Selected passage
----------------

Indeed, 2019 marked the first time since his rookie year (2008) that Kershaw did not post a sub-3.00 ERA. However, the 31-year-old still has plenty of gas left in the tank. Kershaw ranked 15th in xFIP after the All-Star break, and his curveball is still one of the best pitches in the game.
Kershaw’s postseason woes have been well-documented, but this may be his best opportunity to finally get a ring, and he might thrive flying under the radar.
The Dodgers do not have a designated fourth starter, but they could go with the likes of Kenta Maeda, Ross Stripling or Rich Hill, and they may elect to use an “opener” should the series extend beyond three games.
Washington may have looked like an inept offensive group prior to the three-run outburst on Tuesday night, but these guys can still rake.
Rendon is one of the best hitters in baseball, and he is coming off a dominant second half in which he slashed .336/.438/.585 with 14 homers and 64 RBI. Rendon also ranked 10th in wRC+ during that span.
Juan Soto is just 20 years old, but you would never know it from his unbelievable poise and diligence when he is in the box. Soto ranked seventh in baseball in terms of OBP and ninth in wOBA, but he also has some pop. The left-hander clubbed 34 homers this season.
Those two are the boppers in the middle of the lineup, but shortstop Trea Turner is the catalyst. Turner homered off of Brewers starter Brandon Woodruff in the Wild Card Game, and despite being hampered by a broken index finger suffered in April he put together a .298/.353/.497 slash line for the season.
Turner also stole 35 bases, and the Nationals are a team that love to run. Washington ranked first in the NL with 116 steals during the regular season, and guys like Victor Robles and Adam Eaton can be menaces on the base paths.
Washington also has a number of “professional hitters.” Guys like Howie Kendrick, Asdruabl Cabrera and Ryan Zimmerman–who had a clutch two-out single in that eighth inning on Tuesday–can string together quality at-bats and hurt opposing pitchers in a variety of ways.

----------------

(Records excerpted from a collection)
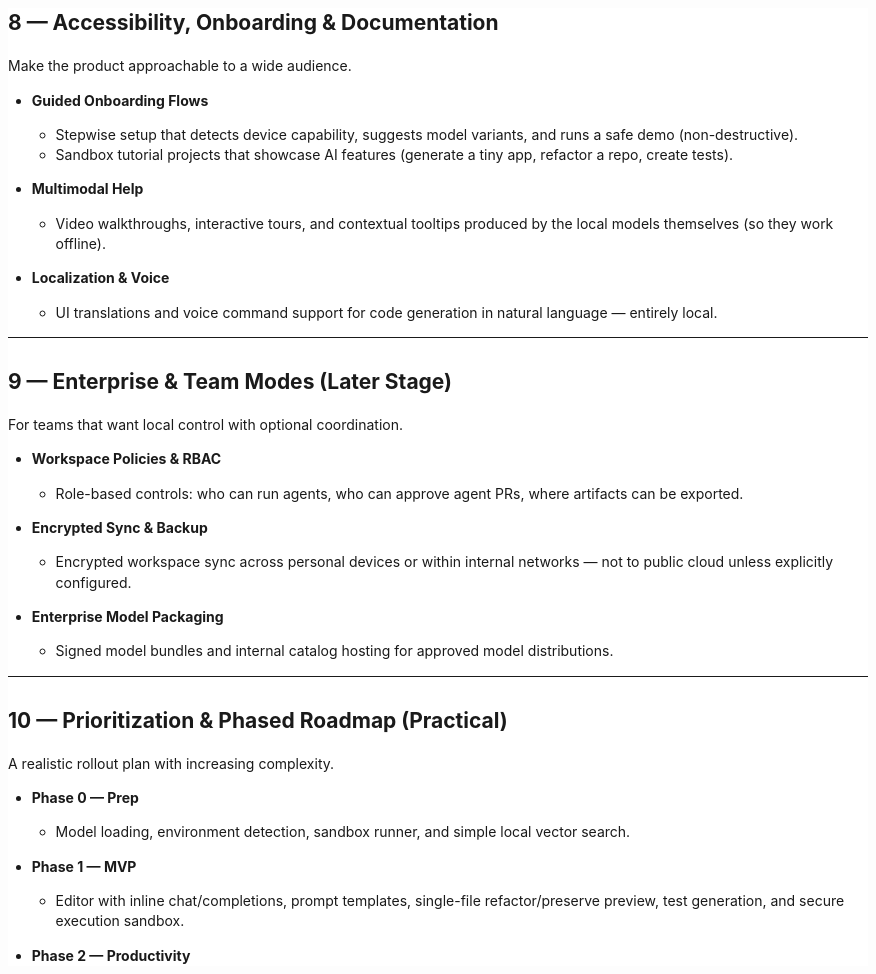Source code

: 
## 8 — Accessibility, Onboarding & Documentation

Make the product approachable to a wide audience.

* **Guided Onboarding Flows**

  * Stepwise setup that detects device capability, suggests model variants, and runs a safe demo (non-destructive).
  * Sandbox tutorial projects that showcase AI features (generate a tiny app, refactor a repo, create tests).

* **Multimodal Help**

  * Video walkthroughs, interactive tours, and contextual tooltips produced by the local models themselves (so they work offline).

* **Localization & Voice**

  * UI translations and voice command support for code generation in natural language — entirely local.

---

## 9 — Enterprise & Team Modes (Later Stage)

For teams that want local control with optional coordination.

* **Workspace Policies & RBAC**

  * Role-based controls: who can run agents, who can approve agent PRs, where artifacts can be exported.

* **Encrypted Sync & Backup**

  * Encrypted workspace sync across personal devices or within internal networks — not to public cloud unless explicitly configured.

* **Enterprise Model Packaging**

  * Signed model bundles and internal catalog hosting for approved model distributions.

---

## 10 — Prioritization & Phased Roadmap (Practical)

A realistic rollout plan with increasing complexity.

* **Phase 0 — Prep**

  * Model loading, environment detection, sandbox runner, and simple local vector search.

* **Phase 1 — MVP**

  * Editor with inline chat/completions, prompt templates, single-file refactor/preserve preview, test generation, and secure execution sandbox.

* **Phase 2 — Productivity**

----------------

Aim of the exercise
Pick up the Dodgers–Nationals series preview after its final sentence and carry it forward.

Task answer
Cabrera in particular has been excellent since joining the Nationals, slashing .323/.404/.565 with a 143 OPS+ in 38 games with Washington this season.
The Nationals will look to do early damage to give their elite starting staff some run support. They ranked first in the NL in OBP, so expect them to try to work counts and battle against L.A.’s premium arms.
The Dodgers are another team that can simply wear you down. Los Angeles ranked second in OBP, and they make opposing pitchers pay for mistakes in the strike zone.
Bellinger leads this dynamic offense after an MVP-caliber season in which he slashed .305/.406/.629 with 47 homers and 115 RBI.
Perhaps the most dangerous element about Bellinger’s at-bats is that he is equally tough on left- and right-handed pitching, and he has tremendous plate coverage. The 24-year-old absolutely pummels fastballs, and opposing pitchers have to own the zone when he is in the box.
Utility man Max Muncy has made a successful return from injury, and he is another left-handed crusher in the middle of the order. Like Bellinger, the Midland, TX native hammers fastballs and is an incredibly tough out because of his ability to work counts.
Seager is a potential X-factor. He struggled immensely in July and August as he recovered from injury, then ripped through September with a .291/.322/.616 slash. Seager also hit seven homers, and he was one of the team’s best clutch hitters down the stretch.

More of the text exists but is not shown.